### Work request
Count the lines in the rows below that contain the string "Latitude", and reply with the number alone.

### Given entries
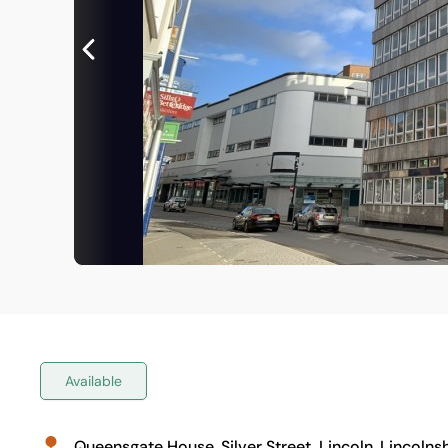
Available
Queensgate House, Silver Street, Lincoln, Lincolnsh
...
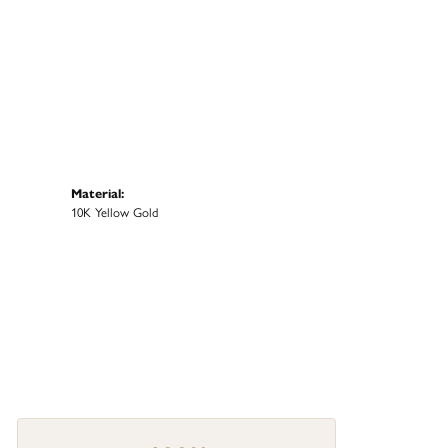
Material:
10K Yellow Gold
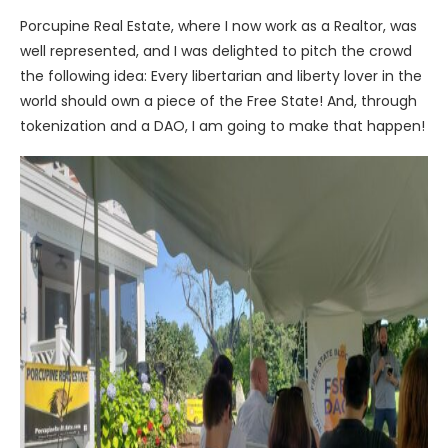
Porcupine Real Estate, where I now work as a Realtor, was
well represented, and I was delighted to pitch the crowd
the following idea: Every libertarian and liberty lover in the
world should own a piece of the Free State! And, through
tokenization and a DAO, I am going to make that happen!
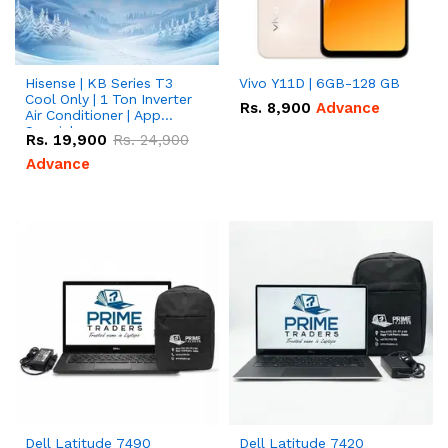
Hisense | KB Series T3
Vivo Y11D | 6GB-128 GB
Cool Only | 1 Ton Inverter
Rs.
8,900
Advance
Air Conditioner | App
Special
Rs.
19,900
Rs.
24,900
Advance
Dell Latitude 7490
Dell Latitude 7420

### Task response
2